По прошествии нескольких недель симпатизировавший мне работник тюрьмы отозвал меня в сторону и спокойно сообщил, что ежедневный утренний обыск (служащий-мужчина тщательно ощупывал все мое тело, чтобы убедиться, что я не собираюсь пронести в тюрьму мачете) – необязательный пункт программы. Оказывается, такой процедуре подвергаюсь только я! Ничего подобного не проделывали ни с одной другой женщиной. И ни с одним другим мужчиной. Я стояла как громом пораженная!
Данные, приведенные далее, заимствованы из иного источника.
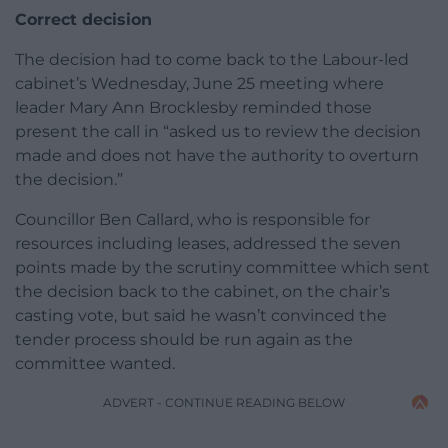
Correct decision
The decision had to come back to the Labour-led
cabinet’s Wednesday, June 25 meeting where
leader Mary Ann Brocklesby reminded those
present the call in “asked us to review the decision
made and does not have the authority to overturn
the decision.”
Councillor Ben Callard, who is responsible for
resources including leases, addressed the seven
points made by the scrutiny committee which sent
the decision back to the cabinet, on the chair’s
casting vote, but said he wasn’t convinced the
tender process should be run again as the
committee wanted.
ADVERT - CONTINUE READING BELOW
Сегодня мы в лучшем случае назвали бы это недопустимым сексуальным домогательством. Но в то время я еще не представляла, что такое женоненавистничество. И уж точно не готова была заявить об этом. Это происходило в 90-е годы в Йоркшире, где в пабах по воскресеньям все еще выступали стриптизерши. Никаких хештегов еще вообще не существовало, не говоря уже о движении #metoo. После того разговора я просто начала со смехом отвергать «предложения» утреннего обыска. Интуиция подсказывала, что лучше просто посмеяться, чем устраивать истерику.
В Уэйкфилде располагался колледж тюремной службы. Центр обучения находился не в самой тюрьме, но поблизости от нее. Многие жители города работали тут, должности переходили из поколения в поколение. На охранных должностях некоторые люди самоутверждались, упивались своей властью. Когда в 2004 году я прочитала в докладе главного королевского инспектора тюрем о том, что в Уэйкфилде «чрезмерно строгий режим», а некоторые сотрудники проявляют неуважение по отношению к заключенным, это не стало для меня неожиданностью.